::: Text

Reg 1A or of the preamble to and Article 1 of the Convention. It was not part of the mother’s case to his Honour that it was necessary to have specific regard to these provisions, but despite this the mother now complains that his Honour should have made some reference to them in his reasons. We do not agree that there was any such obligation on his Honour. But in any event, as the discussion which follows of his Honour’s application of the provisions of Reg 19A will show, it cannot be seriously contended that in construing that regulation, his Honour did not have regard to the principles and objects mentioned in the preamble to and in Article 1 of the Convention. As will be seen, the children’s interests were certainly of great concern to his Honour. There is thus no substance in this aspect of the mother’s complaint.A similar aspect of the mother’s complaint, at least as is contained in her written submissions at [29] and [30], is that his Honour did not refer in his reasons to Articles 13 and 20 of the Convention, although there was no further elaboration of this aspect of the complaint either in the written or oral submissions before us. Nevertheless, and again in an endeavour to ensure that the mother’s case is understood, we will now set out the terms of Article 13 and 20 of the Convention:
Article 13 :
Notwithstanding the provisions of the preceding Article, the judicial or administrative authority of the requested State is not bound to order the return of the child if the person, institution or other body which opposes its return establishes that –
athe person, institution or other body having the care of the person of the child was not actually exercising the custody rights at the time of removal or retention, or had consented to or subsequently acquiesced in the removal or retention; or
bthere is a grave risk that his or her return would expose the child to physical or psychological harm or otherwise place the child in an intolerable situation.

::::::

Activity list:
[1] Copy the whole judgment excerpt on the Convention, word for word.
[2] Rewrite the records starting at the line that contains "Can you recover" and ending at the line that contains "-0.004566, -0.602643, 0.851501]]", with "lens line" replaced by "intrinsics line" and everything else left unchanged. Give only those lines.

::: Task input

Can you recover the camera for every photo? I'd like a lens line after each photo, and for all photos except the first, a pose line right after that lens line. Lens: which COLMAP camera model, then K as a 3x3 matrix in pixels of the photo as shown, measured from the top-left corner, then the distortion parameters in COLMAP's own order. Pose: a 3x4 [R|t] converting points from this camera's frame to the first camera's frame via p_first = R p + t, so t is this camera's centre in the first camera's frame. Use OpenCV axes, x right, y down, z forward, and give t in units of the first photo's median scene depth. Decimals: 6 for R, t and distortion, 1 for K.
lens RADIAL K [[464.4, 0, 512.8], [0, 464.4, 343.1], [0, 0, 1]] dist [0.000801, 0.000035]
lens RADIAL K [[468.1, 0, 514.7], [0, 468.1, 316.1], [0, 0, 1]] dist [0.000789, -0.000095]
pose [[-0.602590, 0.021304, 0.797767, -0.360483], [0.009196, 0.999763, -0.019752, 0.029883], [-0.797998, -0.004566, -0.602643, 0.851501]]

::::::
::: Task input

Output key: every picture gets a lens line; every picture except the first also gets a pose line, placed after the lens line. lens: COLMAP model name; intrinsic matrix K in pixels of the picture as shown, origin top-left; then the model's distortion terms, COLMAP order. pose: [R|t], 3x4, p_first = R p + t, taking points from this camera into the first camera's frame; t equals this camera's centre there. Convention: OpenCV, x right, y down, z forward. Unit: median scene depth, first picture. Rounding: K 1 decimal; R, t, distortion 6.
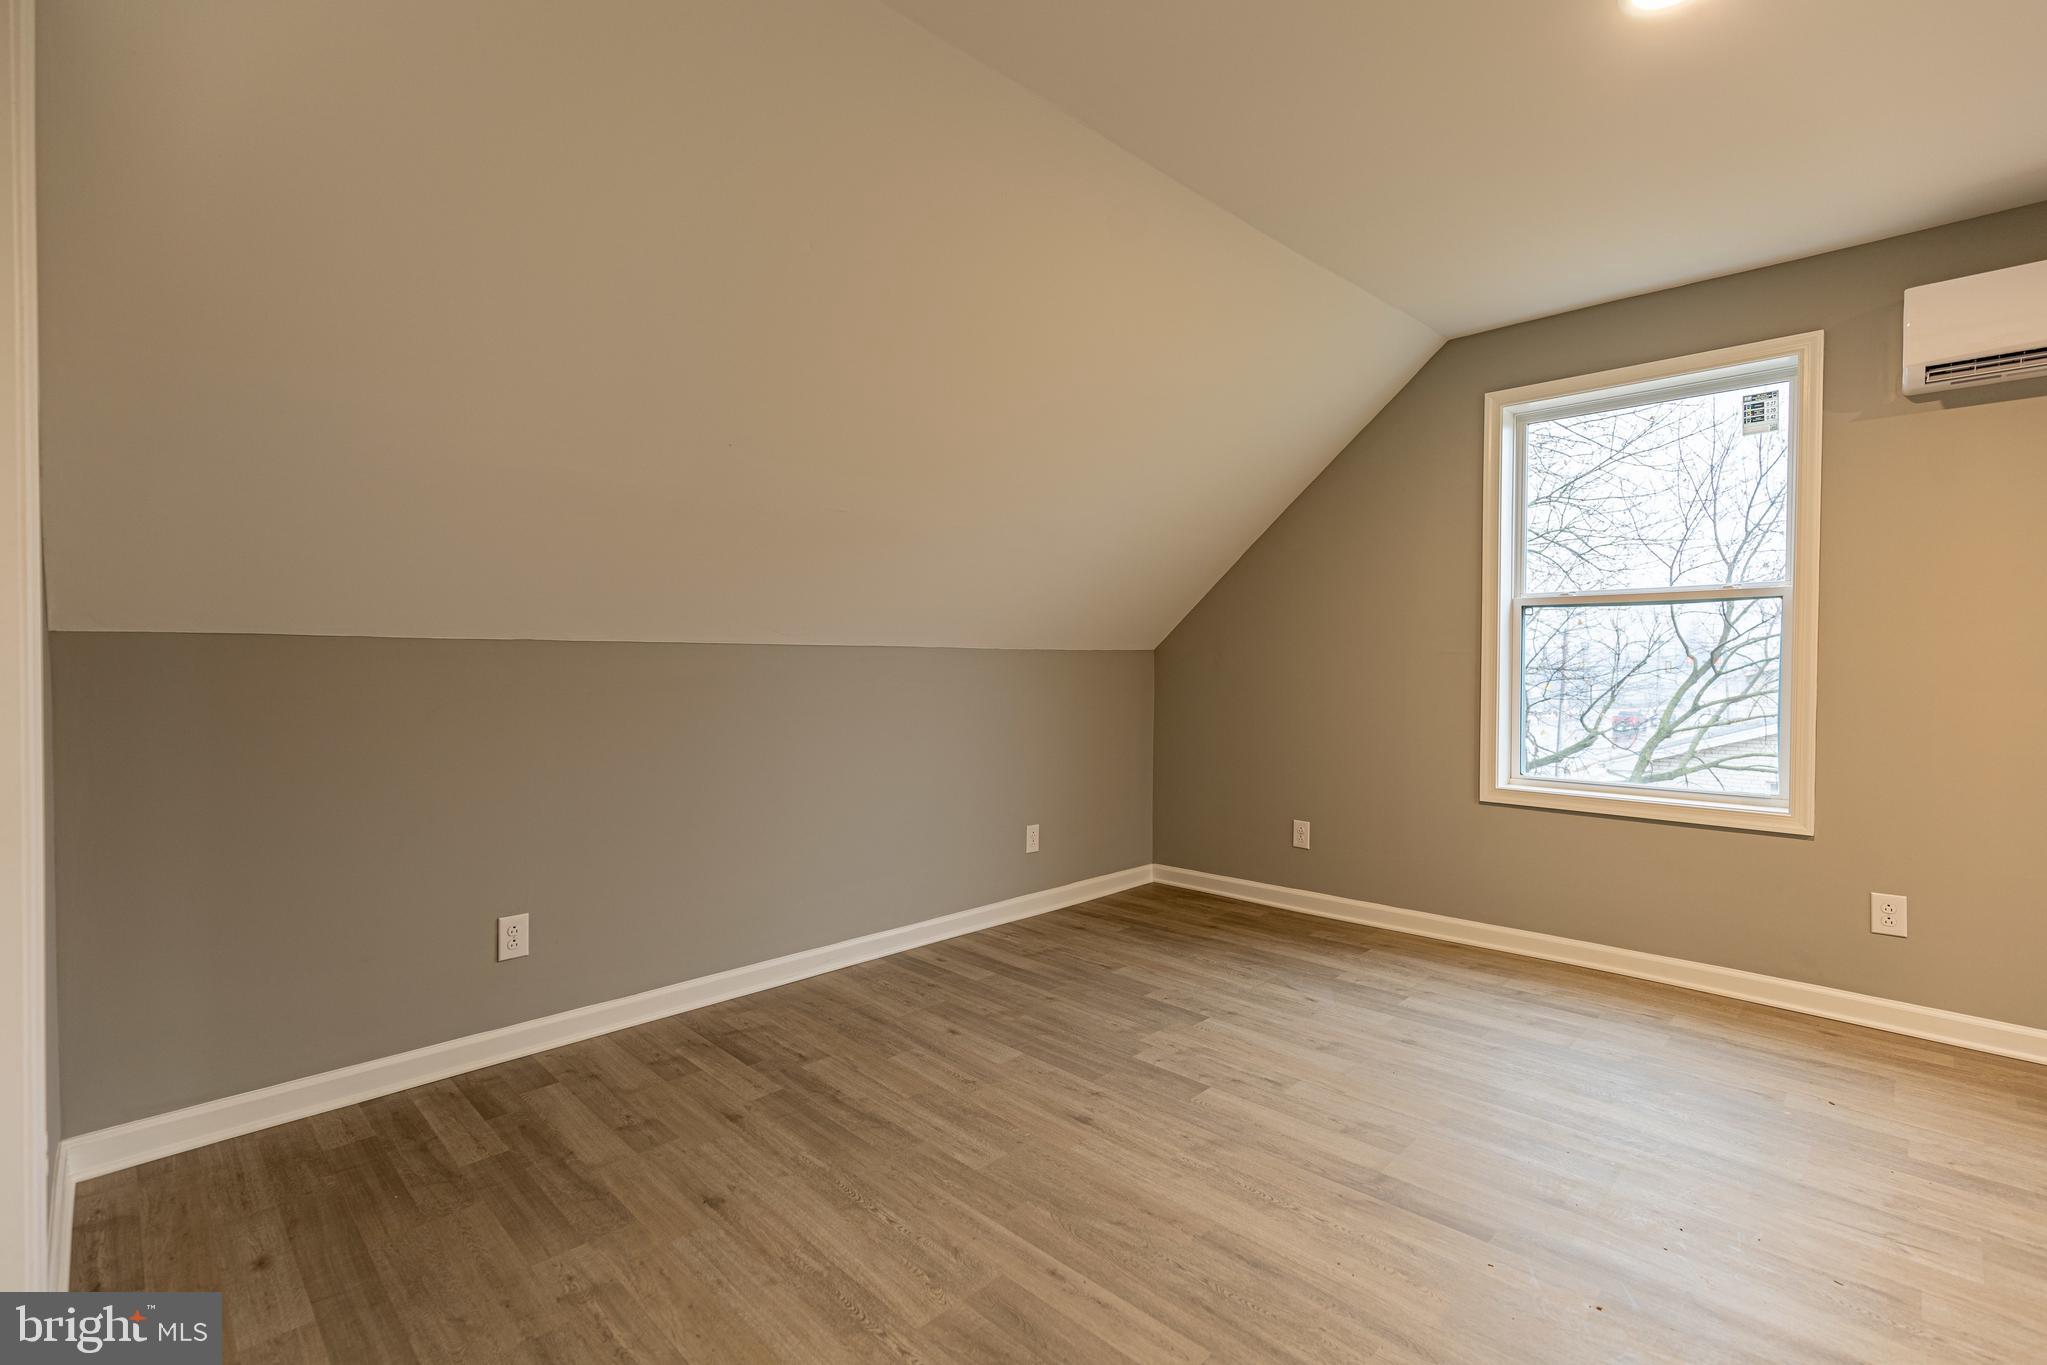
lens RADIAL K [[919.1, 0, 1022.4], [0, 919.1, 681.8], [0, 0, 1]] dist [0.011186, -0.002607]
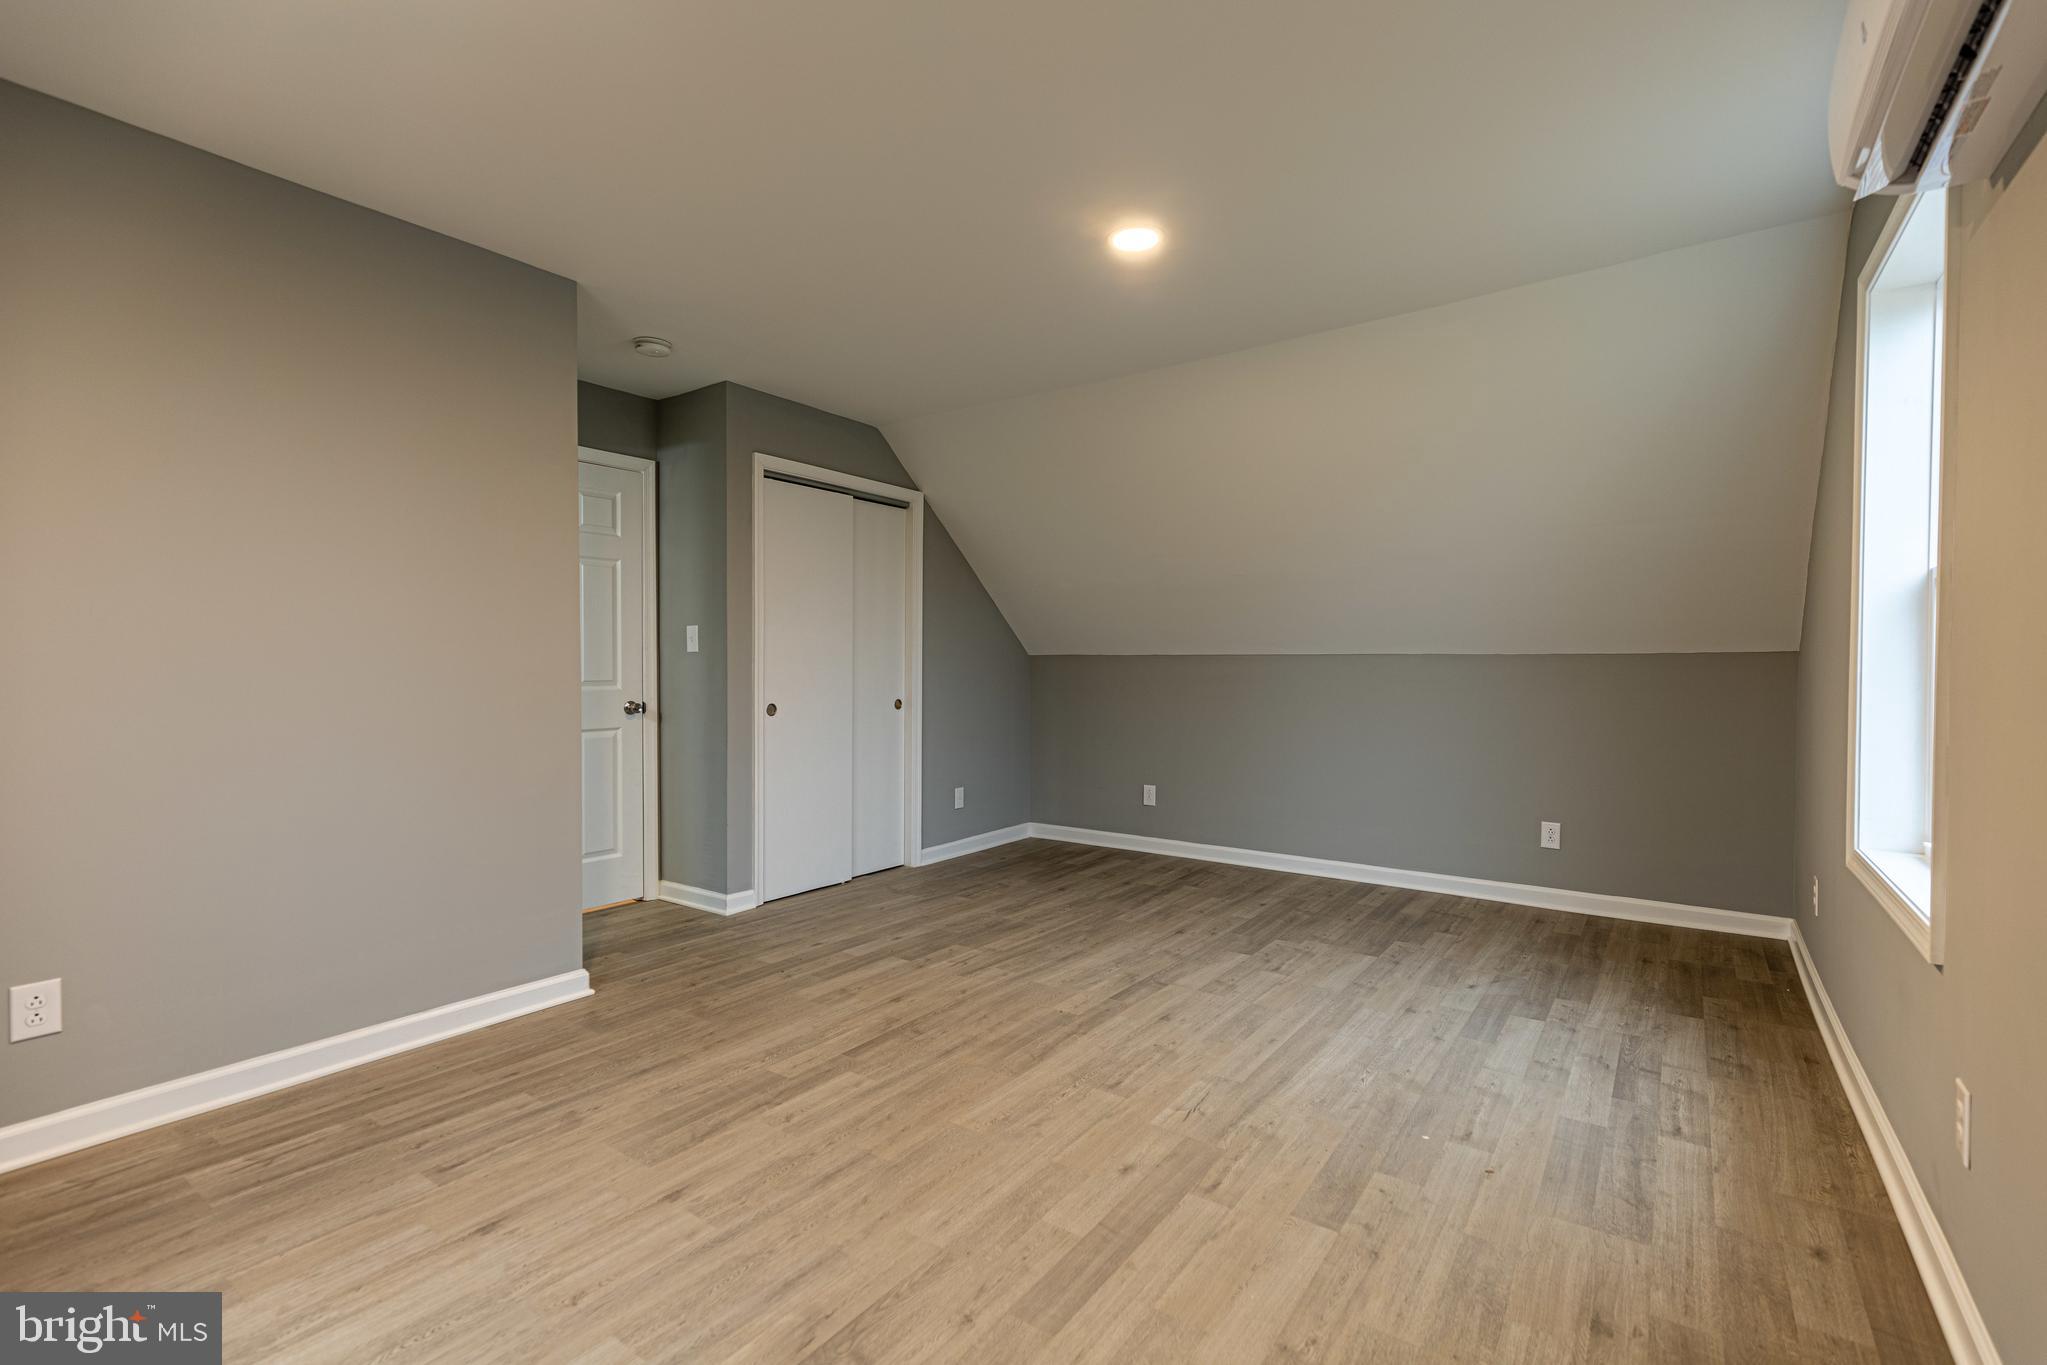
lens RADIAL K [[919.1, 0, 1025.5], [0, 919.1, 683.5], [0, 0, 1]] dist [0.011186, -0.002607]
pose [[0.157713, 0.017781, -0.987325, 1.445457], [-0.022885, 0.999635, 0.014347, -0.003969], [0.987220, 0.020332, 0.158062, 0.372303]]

::::::
::: Task input

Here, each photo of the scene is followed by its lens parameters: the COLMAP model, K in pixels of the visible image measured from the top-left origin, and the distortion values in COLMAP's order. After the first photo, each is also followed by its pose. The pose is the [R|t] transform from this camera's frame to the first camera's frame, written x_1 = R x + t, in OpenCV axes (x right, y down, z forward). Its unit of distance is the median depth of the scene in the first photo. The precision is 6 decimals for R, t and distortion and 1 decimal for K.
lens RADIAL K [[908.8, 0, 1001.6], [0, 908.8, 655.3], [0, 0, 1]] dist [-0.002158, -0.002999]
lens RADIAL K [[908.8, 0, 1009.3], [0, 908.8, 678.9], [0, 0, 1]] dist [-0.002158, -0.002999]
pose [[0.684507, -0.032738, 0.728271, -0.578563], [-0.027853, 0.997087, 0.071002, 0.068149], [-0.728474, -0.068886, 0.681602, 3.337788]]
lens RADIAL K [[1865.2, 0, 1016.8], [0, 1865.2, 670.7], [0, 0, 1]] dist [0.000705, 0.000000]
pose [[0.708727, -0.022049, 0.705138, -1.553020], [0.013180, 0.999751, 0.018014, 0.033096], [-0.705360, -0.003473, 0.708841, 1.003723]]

::::::

Answers provided:
[1]
Reg 1A or of the preamble to and Article 1 of the Convention. It was not part of the mother’s case to his Honour that it was necessary to have specific regard to these provisions, but despite this the mother now complains that his Honour should have made some reference to them in his reasons. We do not agree that there was any such obligation on his Honour. But in any event, as the discussion which follows of his Honour’s application of the provisions of Reg 19A will show, it cannot be seriously contended that in construing that regulation, his Honour did not have regard to the principles and objects mentioned in the preamble to and in Article 1 of the Convention. As will be seen, the children’s interests were certainly of great concern to his Honour. There is thus no substance in this aspect of the mother’s complaint.A similar aspect of the mother’s complaint, at least as is contained in her written submissions at [29] and [30], is that his Honour did not refer in his reasons to Articles 13 and 20 of the Convention, although there was no further elaboration of this aspect of the complaint either in the written or oral submissions before us. Nevertheless, and again in an endeavour to ensure that the mother’s case is understood, we will now set out the terms of Article 13 and 20 of the Convention:
Article 13 :
Notwithstanding the provisions of the preceding Article, the judicial or administrative authority of the requested State is not bound to order the return of the child if the person, institution or other body which opposes its return establishes that –
athe person, institution or other body having the care of the person of the child was not actually exercising the custody rights at the time of removal or retention, or had consented to or subsequently acquiesced in the removal or retention; or
bthere is a grave risk that his or her return would expose the child to physical or psychological harm or otherwise place the child in an intolerable situation.

[2]
Can you recover the camera for every photo? I'd like a intrinsics line after each photo, and for all photos except the first, a pose line right after that intrinsics line. Lens: which COLMAP camera model, then K as a 3x3 matrix in pixels of the photo as shown, measured from the top-left corner, then the distortion parameters in COLMAP's own order. Pose: a 3x4 [R|t] converting points from this camera's frame to the first camera's frame via p_first = R p + t, so t is this camera's centre in the first camera's frame. Use OpenCV axes, x right, y down, z forward, and give t in units of the first photo's median scene depth. Decimals: 6 for R, t and distortion, 1 for K.
lens RADIAL K [[464.4, 0, 512.8], [0, 464.4, 343.1], [0, 0, 1]] dist [0.000801, 0.000035]
lens RADIAL K [[468.1, 0, 514.7], [0, 468.1, 316.1], [0, 0, 1]] dist [0.000789, -0.000095]
pose [[-0.602590, 0.021304, 0.797767, -0.360483], [0.009196, 0.999763, -0.019752, 0.029883], [-0.797998, -0.004566, -0.602643, 0.851501]]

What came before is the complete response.